Konsolidierung auf hohem Niveau: Dem DAX geht im Rekordterrain die Puste aus!
Der deutsche Leitindex versuchte sich zum Handelsstart erneut an seinen jüngsten Bestmarken, musste den Bullenlauf jedoch im Tagesverlauf abbrechen. Mit einem Schlusskurs nahe dem Tagestief bei 26.299,74 Punkten und einem leichten Minus von 0,12 Prozent zeigt der DAX unverkennbare Ermüdungserscheinungen. Die Aktienmärkte stecken derzeit in einem fundamentalen Dilemma: Da sich die heimische Berichtssaison rasant dem Ende zuneigt, fehlen dem Parkett frische, unternehmensspezifische Impulse. Gleichzeitig liefert das geopolitische Tauziehen im Iran keine neuen Erkenntnisse, und solide, aber unspektakuläre Erzeugerpreise verfehlen den nötigen "Wow-Effekt" für weitere Kurssprünge. Die historische Rally pausiert in der Warteschleife.

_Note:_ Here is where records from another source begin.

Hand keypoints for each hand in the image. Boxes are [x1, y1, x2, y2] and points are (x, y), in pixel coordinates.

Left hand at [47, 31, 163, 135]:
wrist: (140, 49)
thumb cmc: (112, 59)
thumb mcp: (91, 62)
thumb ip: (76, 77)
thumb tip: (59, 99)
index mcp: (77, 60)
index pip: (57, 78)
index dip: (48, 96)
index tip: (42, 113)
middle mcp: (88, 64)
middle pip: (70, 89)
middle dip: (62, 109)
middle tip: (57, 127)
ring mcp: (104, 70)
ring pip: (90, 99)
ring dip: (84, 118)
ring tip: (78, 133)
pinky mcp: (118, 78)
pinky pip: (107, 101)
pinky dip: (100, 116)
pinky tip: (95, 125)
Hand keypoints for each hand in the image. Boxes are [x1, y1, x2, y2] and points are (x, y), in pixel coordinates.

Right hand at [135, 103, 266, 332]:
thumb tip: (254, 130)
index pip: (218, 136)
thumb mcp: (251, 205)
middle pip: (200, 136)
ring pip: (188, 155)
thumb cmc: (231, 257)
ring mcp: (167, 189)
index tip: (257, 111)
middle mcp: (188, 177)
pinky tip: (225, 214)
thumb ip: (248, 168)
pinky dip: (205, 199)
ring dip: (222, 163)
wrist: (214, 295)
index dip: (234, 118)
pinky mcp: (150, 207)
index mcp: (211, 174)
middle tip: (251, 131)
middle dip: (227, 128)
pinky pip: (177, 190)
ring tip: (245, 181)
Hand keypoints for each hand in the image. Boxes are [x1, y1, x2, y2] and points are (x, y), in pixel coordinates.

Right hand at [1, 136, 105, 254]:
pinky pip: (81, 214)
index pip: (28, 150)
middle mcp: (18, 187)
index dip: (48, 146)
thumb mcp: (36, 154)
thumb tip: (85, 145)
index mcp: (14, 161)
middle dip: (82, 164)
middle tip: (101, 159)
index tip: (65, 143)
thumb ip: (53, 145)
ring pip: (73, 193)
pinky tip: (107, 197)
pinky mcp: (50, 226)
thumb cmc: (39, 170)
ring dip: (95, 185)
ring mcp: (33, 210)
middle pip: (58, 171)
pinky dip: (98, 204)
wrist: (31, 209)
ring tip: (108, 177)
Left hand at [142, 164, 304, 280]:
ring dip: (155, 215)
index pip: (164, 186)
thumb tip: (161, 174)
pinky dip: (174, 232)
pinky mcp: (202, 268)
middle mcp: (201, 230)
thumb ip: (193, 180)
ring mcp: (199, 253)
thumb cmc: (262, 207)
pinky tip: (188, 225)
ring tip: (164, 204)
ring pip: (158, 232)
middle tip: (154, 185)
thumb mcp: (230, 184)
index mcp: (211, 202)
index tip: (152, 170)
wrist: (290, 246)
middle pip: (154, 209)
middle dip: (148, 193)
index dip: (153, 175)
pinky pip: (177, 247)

Kontrastprogramm bei Einzelwerten: SAP schwächelt, Vincorion und Sixt glänzen
Unter der Index-Oberfläche zeichnet sich ein äußerst heterogenes Bild ab. Das Tech-Schwergewicht SAP verbuchte den zweiten Tag in Folge deutliche Gewinnmitnahmen und gab um 2,6 Prozent nach. Deutlich positiver präsentierte sich Vincorion: Die ehemalige Jenoptik-Tochter belohnte Anleger nach einer optimistischen Prognoseanhebung mit einem zweistelligen Kurssprung. Auch der Mobilitätsdienstleister Sixt überzeugte mit einem robusten zweiten Quartal. Ein gemischtes Signal sendete hingegen Energiekontor; das Unternehmen verzeichnete zwar steigende Umsätze, wurde aber von rückläufigen operativen Gewinnen belastet. Ohne die breite Unterstützung der Schwergewichte fehlt dem Gesamtmarkt aktuell die nötige Zugkraft.

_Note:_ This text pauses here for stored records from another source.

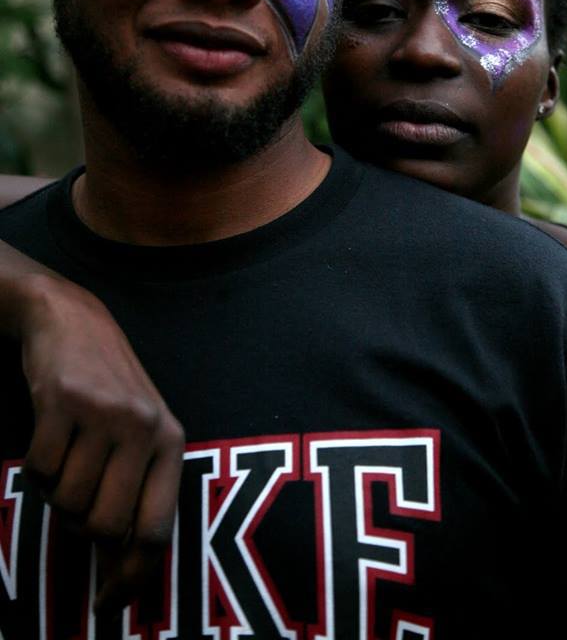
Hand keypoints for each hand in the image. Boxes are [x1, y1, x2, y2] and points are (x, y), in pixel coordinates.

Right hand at [7, 270, 183, 615]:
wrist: (73, 322)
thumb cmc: (109, 390)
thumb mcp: (140, 434)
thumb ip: (137, 494)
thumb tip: (120, 570)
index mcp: (170, 442)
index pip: (156, 531)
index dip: (130, 578)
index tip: (108, 605)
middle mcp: (144, 428)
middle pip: (103, 527)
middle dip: (79, 526)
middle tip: (74, 497)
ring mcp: (104, 413)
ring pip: (66, 502)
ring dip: (55, 492)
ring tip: (66, 455)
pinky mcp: (63, 400)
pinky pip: (39, 469)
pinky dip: (36, 467)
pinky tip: (50, 436)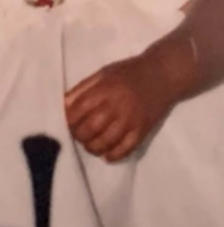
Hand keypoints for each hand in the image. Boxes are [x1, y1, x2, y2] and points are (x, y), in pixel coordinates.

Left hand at [64, 35, 195, 161]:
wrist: (163, 74)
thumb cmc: (129, 72)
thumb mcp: (103, 72)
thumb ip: (83, 88)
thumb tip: (64, 106)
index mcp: (104, 89)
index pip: (79, 110)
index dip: (69, 120)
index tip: (66, 124)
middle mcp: (117, 105)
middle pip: (91, 128)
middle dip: (79, 135)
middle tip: (78, 135)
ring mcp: (131, 120)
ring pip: (106, 142)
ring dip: (93, 148)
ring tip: (90, 145)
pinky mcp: (143, 130)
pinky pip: (126, 148)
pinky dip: (114, 155)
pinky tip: (106, 155)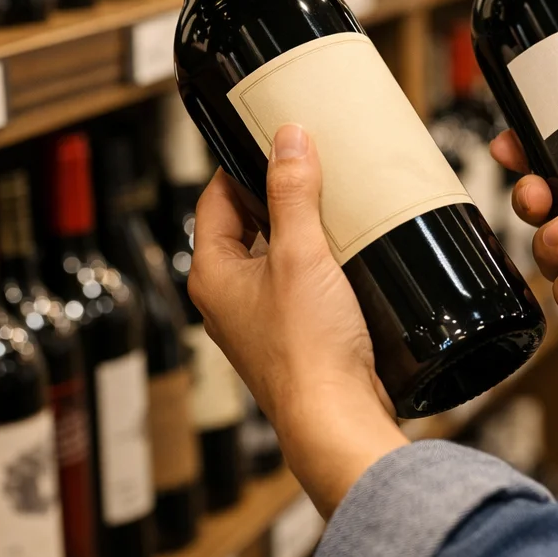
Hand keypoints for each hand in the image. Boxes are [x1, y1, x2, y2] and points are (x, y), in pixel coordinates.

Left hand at [189, 124, 407, 516]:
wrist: (335, 416)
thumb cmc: (307, 350)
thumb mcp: (300, 254)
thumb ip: (292, 193)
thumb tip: (286, 140)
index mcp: (212, 274)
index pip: (214, 198)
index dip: (241, 164)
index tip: (272, 140)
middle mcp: (227, 298)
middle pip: (244, 224)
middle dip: (277, 196)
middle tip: (310, 167)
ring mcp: (258, 318)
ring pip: (273, 253)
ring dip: (299, 229)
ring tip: (332, 205)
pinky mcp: (290, 334)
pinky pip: (296, 282)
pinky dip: (316, 261)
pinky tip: (345, 252)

Makro-Daten übernehmen das Ruder: US-Konsum als Zünglein an der Waage
Der heutige Fokus verschiebt sich massiv von der Unternehmens- auf die Konjunkturseite. Am Vormittag steht ein geballtes Datenpaket aus der Eurozone an, darunter das BIP für das zweite Quartal. Die eigentliche Richtung dürfte jedoch am Nachmittag an der Wall Street bestimmt werden: Um 14:30 Uhr folgen die US-Einzelhandelsumsätze, dicht gefolgt vom Konsumklima der Universität Michigan. Charttechnisch ist die Marschroute für den DAX nun klar definiert: Kann sich der Index oberhalb der kritischen Unterstützung von 26.168 Punkten behaupten, bleibt der Aufwärtstrend intakt und ein erneuter Angriff auf das Allzeithoch bei 26.573 Zählern jederzeit möglich. Ein nachhaltiger Bruch nach unten würde bei dem überkauften Index jedoch das Risiko einer scharfen Konsolidierung drastisch erhöhen.